The primitive symbols found in Standart (Gorgo) have an especially tribal feel to them which recalls the African masks that Picasso and other artists from the early 20th century used as inspiration in their art. Indeed Penck was a deeply influenced by the great modern master, noting in 1989 that 'I've always been strongly preoccupied with Picasso, partly because he was regarded as so suspect in East Germany' (A.R. Penck, quoted in A. Schlieker, 'An Interview with A.R. Penck December 1986', in A.R. Penck, exh. cat., Galerie Beyeler, Basel, 1989, unpaged). Penck also borrows from primitive art in his use of emblematic animals in opposition as metaphors, more often than not, of the German condition. Standart (Gorgo) takes the Ancient Greek myth of the Gorgons, the three sisters of which Medusa is the most famous that were harbingers of dread as a metaphor to address the horrors of the past. Here Penck may have depicted East and West Germany as two Gorgons, wreaking terror on the helpless hostages above. In their placement, these Gorgons evoke two halves of the human brain, a motif that Penck often explored in his practice, where conflict and communication between East and West take place between the two. The interplay of figures imbues the work with various layers of meaning which are kept in perfect harmony through Penck's use of surface and colour encoded in Penck's singular lexicon of ciphers.

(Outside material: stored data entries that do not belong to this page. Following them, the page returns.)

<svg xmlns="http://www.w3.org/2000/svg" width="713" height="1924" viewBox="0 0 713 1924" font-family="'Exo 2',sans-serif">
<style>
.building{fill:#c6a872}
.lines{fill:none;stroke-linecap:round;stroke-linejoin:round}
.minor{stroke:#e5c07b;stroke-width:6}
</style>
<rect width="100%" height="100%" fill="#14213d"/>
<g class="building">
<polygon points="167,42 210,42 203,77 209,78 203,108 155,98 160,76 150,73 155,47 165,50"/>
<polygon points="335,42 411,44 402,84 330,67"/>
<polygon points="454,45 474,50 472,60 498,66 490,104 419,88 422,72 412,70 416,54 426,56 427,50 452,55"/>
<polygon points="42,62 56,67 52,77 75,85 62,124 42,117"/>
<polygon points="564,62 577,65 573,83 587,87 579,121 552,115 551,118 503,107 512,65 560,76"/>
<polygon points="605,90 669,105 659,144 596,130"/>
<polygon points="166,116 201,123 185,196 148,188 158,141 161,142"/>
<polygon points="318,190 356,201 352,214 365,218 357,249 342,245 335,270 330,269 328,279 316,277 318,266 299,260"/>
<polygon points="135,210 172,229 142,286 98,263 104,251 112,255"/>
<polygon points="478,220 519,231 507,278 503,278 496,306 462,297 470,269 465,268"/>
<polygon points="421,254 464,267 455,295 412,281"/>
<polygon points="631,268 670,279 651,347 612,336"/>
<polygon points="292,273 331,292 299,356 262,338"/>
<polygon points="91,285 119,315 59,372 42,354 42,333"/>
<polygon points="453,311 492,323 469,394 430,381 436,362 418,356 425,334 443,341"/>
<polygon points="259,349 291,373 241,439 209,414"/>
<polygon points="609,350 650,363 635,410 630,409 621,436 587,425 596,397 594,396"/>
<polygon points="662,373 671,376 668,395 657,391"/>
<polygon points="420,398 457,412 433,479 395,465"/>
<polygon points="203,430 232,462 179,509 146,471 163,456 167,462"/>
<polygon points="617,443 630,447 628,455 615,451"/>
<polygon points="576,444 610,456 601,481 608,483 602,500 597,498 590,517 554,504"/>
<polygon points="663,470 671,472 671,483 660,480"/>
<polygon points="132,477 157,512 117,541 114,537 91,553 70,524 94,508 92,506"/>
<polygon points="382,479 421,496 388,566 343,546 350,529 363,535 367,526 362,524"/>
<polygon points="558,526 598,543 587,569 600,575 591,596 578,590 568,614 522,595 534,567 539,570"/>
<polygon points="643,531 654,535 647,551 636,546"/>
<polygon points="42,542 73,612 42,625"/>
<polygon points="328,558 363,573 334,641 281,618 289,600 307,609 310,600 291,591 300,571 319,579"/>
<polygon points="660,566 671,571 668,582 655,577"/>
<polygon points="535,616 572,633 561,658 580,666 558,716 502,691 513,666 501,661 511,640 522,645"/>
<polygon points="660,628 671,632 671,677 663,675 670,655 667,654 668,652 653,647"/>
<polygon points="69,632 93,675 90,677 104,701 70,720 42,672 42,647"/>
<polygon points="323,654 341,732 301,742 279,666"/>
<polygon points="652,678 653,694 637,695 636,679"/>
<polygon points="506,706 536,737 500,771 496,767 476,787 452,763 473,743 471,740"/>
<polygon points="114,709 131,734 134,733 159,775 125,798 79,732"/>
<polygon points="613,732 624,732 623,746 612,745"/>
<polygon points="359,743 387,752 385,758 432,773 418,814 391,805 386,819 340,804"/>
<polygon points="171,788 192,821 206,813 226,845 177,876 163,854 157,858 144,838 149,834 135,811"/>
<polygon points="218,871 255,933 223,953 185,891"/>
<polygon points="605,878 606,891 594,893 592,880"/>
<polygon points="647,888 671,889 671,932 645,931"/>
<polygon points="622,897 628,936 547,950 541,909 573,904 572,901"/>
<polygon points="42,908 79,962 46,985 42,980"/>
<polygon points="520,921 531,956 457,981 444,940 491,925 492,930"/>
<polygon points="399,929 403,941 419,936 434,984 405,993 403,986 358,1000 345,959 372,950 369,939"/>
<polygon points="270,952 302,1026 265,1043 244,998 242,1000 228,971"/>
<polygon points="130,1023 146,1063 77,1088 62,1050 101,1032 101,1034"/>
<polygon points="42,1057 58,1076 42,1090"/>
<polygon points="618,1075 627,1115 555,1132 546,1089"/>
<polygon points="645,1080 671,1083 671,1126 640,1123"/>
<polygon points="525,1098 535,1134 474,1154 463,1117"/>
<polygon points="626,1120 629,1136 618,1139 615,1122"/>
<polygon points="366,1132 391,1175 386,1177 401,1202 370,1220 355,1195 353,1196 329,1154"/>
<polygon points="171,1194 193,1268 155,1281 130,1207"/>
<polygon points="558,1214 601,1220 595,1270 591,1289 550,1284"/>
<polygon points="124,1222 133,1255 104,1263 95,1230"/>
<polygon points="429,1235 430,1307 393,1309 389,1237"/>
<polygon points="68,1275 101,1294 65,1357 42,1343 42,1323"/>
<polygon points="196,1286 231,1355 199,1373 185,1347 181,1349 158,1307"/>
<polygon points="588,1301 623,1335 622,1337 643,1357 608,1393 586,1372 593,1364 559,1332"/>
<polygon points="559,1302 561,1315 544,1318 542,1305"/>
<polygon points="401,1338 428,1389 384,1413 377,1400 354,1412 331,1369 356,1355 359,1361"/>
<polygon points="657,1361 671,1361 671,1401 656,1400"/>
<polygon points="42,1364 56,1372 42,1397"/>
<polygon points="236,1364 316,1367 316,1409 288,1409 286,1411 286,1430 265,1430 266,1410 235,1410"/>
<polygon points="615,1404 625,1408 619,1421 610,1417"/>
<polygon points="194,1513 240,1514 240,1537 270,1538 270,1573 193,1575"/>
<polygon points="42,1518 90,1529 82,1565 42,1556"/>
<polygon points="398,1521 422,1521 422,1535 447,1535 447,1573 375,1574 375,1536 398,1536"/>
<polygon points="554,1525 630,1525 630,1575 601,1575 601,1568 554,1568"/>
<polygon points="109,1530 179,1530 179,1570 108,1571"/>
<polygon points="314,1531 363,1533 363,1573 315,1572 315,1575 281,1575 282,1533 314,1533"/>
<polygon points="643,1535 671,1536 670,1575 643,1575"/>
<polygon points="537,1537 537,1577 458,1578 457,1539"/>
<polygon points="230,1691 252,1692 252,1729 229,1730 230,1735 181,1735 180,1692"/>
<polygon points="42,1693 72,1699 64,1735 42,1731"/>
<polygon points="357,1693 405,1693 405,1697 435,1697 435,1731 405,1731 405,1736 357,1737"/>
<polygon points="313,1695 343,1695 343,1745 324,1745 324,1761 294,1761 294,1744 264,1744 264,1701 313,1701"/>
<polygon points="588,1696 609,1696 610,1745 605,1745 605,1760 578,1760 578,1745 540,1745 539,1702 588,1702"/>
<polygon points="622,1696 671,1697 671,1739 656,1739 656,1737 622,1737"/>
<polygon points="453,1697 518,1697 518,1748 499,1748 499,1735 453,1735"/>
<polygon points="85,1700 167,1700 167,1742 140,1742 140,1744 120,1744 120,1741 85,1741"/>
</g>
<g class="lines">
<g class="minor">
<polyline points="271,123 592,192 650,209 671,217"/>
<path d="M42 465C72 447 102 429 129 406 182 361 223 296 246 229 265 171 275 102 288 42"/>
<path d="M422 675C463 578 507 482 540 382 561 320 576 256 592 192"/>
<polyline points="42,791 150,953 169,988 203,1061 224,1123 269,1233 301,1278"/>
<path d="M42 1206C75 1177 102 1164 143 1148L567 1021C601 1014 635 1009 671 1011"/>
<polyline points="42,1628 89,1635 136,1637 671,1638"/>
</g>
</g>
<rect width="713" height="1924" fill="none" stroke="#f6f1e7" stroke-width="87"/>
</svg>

Appearing like a mural, the large format recalls sections of a wall covered with the detritus of mankind's modes of communication: graffiti, hieroglyphics, by-gone languages from another time and place. These large compositions attempted to consolidate Penck's earlier investigations into the nature of signs and symbols. In its equal measures of fear, defense, appeal and communication, works on this scale also have an element of the distillation of the military banner evoked in the punning title of the series. In a similar fashion to his utilization of scale, Penck's spontaneous brushwork not only draws the viewer's attention to the panoramic vision before them but increases the impact of the colour and form which make up the composition. Penck's brush takes on a sense of graphic effect, refuting any sort of spatial illusionism. Penck's deliberate restriction of the colour palette to primary colours, black and white allows these formal elements to take on a similar directness in a fashion that recalls Expressionism to the semantic potential of the signs and symbols.